Origine du SARS-CoV-2 : science, fantasmes et manipulations

Introduction

Depuis le début de la pandémie de COVID-19, l’origine du SARS-CoV-2, le virus responsable, a fait l’objet de nombreuses spéculations. Si deux hypothèses principales demeurent crédibles, des thèses fantaisistes, parfois relayées par des figures médiatiques, ont prospéré. Il est donc nécessaire de revenir sur les faits établis, les hypothèses scientifiques sérieuses, et les raisons pour lesquelles certaines croyances infondées séduisent encore.

I. Deux hypothèses scientifiques sérieuses

1. Origine naturelle par zoonose

L’hypothèse la plus couramment admise est celle d’un passage du virus de l’animal à l’homme. Des virus proches du SARS-CoV-2 ont été identifiés chez des chauves-souris (notamment RaTG13, BANAL-52) et des hôtes intermédiaires sont suspectés. Cette hypothèse est soutenue par des travaux publiés dans Nature et Science (Andersen et al., 2020).

2. Fuite accidentelle de laboratoire

Il existe une seconde hypothèse, celle d’une fuite accidentelle à partir d’un laboratoire comme l’Institut de virologie de Wuhan. Bien que plausible, cette hypothèse n’est appuyée par aucune preuve directe à ce jour. Plusieurs agences américaines évoquent une possibilité sans certitude (FBI, DOE), mais le consensus scientifique reste prudent.

II. Les fantasmes autour de la manipulation génétique

CRISPR-Cas9 est une technologie puissante de modification génétique, pour laquelle Emmanuelle Charpentier et Jennifer Doudna ont reçu le prix Nobel en 2020. Bien que cette méthode permette théoriquement de modifier des virus, le génome du SARS-CoV-2 ne présente aucune trace d’utilisation de CRISPR (pas de séquences de coupure, ni de « scars » typiques).

III. L’affaire Montagnier et les séquences du VIH

Luc Montagnier, prix Nobel 2008 pour la découverte du VIH, a affirmé que le SARS-CoV-2 contenait des séquences du VIH, laissant entendre une manipulation. Cette affirmation se basait sur une étude indienne retirée pour manque de rigueur. Des analyses ultérieures ont démontré que les similitudes étaient anecdotiques et statistiquement banales.
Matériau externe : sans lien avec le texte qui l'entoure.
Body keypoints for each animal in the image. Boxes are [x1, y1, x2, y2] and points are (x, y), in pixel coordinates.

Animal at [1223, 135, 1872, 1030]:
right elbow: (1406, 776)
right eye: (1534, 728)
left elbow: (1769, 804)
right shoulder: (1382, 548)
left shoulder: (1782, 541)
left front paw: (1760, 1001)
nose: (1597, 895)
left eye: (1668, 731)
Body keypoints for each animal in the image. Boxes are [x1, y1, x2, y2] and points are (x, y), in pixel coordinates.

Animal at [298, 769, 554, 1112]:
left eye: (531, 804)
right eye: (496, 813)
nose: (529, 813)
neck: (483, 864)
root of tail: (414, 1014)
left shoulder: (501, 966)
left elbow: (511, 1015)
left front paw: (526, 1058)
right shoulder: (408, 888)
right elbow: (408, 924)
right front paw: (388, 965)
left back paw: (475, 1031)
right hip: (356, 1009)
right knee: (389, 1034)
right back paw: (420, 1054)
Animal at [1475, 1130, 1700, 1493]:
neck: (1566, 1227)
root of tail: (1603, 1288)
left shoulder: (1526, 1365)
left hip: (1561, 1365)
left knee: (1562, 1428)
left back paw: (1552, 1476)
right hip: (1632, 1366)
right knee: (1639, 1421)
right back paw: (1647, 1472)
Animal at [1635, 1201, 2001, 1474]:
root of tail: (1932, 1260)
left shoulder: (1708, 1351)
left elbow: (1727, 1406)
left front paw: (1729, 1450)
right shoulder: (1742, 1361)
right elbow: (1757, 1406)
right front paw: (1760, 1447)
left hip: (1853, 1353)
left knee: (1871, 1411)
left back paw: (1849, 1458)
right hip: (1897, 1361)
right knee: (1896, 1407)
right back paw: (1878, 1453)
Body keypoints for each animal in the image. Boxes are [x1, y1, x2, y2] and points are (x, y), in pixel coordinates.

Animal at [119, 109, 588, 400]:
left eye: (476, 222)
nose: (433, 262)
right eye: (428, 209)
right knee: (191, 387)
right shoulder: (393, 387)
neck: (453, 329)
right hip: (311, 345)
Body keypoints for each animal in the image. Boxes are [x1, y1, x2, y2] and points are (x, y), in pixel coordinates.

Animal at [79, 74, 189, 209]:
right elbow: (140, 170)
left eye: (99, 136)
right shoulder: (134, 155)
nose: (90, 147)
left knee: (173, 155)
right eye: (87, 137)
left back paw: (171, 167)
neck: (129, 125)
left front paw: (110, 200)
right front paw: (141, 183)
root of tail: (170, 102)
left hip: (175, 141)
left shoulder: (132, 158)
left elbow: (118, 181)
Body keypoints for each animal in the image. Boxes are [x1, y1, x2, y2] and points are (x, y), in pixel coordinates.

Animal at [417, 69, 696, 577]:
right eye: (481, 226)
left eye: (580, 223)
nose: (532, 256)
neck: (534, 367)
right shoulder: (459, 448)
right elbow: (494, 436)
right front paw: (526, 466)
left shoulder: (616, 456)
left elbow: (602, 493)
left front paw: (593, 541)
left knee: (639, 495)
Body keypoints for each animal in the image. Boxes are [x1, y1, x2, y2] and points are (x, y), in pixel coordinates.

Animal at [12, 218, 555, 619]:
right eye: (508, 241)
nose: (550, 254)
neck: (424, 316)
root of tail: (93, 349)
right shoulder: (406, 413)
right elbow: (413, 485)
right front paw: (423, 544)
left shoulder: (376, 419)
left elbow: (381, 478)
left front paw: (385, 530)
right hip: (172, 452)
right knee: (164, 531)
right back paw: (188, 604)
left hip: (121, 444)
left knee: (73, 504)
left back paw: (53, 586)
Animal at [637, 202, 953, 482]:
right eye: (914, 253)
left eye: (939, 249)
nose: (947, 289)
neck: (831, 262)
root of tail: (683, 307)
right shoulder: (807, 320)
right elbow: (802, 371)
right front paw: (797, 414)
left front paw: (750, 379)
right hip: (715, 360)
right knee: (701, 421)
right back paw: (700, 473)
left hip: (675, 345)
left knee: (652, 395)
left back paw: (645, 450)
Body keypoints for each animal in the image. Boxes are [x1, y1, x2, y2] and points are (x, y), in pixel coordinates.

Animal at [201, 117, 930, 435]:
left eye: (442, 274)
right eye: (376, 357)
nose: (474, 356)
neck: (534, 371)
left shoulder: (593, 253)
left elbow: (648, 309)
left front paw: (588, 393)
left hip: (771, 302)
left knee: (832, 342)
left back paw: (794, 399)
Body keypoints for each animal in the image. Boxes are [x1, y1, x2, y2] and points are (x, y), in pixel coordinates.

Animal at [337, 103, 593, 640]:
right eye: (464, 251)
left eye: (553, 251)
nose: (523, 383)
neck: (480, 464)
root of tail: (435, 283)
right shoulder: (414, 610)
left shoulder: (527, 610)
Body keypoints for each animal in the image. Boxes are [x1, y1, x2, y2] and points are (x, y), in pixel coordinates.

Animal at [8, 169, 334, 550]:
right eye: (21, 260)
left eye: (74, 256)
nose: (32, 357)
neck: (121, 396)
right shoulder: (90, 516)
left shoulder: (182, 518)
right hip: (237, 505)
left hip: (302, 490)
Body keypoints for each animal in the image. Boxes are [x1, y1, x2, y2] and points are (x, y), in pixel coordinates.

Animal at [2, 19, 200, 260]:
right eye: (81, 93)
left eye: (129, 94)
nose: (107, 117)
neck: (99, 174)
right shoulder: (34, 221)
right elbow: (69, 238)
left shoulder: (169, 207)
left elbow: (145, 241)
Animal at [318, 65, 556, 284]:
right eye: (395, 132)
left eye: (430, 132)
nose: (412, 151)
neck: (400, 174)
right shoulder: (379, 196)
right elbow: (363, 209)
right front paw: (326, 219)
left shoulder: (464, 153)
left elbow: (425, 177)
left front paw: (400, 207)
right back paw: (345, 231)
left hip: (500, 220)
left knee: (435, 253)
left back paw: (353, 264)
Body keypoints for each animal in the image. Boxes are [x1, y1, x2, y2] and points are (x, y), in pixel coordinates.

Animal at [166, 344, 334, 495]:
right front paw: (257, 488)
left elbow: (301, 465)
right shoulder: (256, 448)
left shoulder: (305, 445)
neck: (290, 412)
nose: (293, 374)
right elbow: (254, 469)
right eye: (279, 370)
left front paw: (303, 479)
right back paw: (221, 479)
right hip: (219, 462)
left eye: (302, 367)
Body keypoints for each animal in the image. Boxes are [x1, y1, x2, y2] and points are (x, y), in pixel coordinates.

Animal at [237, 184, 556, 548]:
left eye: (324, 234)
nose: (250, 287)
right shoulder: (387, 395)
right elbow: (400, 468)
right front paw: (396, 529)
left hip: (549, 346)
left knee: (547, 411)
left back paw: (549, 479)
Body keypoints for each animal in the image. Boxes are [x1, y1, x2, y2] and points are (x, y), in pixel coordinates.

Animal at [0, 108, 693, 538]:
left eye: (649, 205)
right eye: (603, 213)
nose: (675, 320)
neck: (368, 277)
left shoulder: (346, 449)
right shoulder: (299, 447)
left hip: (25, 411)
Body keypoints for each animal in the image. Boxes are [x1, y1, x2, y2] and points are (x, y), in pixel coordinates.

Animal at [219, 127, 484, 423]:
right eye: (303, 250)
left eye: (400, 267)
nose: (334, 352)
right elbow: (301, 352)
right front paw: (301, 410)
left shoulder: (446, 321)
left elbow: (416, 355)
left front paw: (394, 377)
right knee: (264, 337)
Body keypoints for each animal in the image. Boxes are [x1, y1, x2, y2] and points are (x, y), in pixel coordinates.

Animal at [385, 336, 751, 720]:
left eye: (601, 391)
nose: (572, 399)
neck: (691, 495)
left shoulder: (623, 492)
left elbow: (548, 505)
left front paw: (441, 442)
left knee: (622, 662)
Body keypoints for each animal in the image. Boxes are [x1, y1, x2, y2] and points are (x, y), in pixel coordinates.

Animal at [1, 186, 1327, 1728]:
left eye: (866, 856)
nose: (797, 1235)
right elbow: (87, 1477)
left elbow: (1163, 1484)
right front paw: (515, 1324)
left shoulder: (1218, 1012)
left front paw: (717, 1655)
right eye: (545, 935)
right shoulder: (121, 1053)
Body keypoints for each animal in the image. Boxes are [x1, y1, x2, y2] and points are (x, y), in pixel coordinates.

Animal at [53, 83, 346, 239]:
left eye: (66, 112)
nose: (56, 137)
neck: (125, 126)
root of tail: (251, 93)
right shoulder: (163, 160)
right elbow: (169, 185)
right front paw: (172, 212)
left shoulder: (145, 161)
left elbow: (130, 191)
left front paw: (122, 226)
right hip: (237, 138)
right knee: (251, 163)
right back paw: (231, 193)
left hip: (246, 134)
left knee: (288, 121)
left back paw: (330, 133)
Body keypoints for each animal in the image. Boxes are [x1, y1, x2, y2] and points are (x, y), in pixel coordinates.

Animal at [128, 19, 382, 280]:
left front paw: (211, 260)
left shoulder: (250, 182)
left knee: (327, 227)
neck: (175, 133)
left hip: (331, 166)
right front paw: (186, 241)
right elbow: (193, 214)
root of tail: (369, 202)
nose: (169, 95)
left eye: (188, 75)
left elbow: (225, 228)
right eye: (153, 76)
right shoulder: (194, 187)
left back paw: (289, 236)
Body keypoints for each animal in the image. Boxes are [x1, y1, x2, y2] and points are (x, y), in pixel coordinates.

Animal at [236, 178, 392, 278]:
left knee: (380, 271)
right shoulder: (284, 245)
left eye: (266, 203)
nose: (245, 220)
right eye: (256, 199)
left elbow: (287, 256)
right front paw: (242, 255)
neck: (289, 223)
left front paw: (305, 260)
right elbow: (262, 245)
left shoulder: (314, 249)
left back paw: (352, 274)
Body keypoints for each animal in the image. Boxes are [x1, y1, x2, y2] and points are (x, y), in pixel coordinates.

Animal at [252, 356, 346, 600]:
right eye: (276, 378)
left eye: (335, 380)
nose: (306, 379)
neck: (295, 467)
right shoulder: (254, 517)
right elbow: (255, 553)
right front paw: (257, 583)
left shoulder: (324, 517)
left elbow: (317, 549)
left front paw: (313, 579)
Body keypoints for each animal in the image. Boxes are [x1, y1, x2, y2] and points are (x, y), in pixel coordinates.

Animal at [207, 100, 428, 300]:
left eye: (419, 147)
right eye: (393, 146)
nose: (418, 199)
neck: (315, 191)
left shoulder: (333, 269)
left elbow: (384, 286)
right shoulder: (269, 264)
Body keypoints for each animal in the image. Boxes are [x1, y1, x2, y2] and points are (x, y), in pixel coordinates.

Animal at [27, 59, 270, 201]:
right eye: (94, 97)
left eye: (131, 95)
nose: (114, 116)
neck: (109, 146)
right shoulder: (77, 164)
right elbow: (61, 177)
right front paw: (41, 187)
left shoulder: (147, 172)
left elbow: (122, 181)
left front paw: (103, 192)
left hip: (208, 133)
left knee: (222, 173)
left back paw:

IV. Pourquoi ces thèses prospèrent

Les thèses conspirationnistes prospèrent car elles offrent des explications simples à des phénomènes complexes. Elles s’appuient souvent sur des figures d’autorité, exploitent l’opacité politique (comme celle du régime chinois), et jouent sur la peur et la défiance envers les institutions.

V. Conclusion

La vérité scientifique est souvent difficile à expliquer, mais elle seule permet d’éviter les dérives. Il est crucial de défendre les faits, même complexes, contre les croyances simplificatrices.

Sources et références scientifiques

  • Andersen KG, Rambaut A, Lipkin WI, Holmes EC, Garry RF. ‘The proximal origin of SARS-CoV-2.’ Nature Medicine, 2020.
  • Holmes EC et al. ‘The Origins of SARS-CoV-2: A Critical Review.’ Cell, 2021.
  • WHO-convened Global Study of the Origins of SARS-CoV-2, Joint Report, March 2021.
  • The Lancet Commission on lessons for the future from the COVID-19 pandemic, 2022.
  • FBI, DOE assessments (declassified summary, 2023).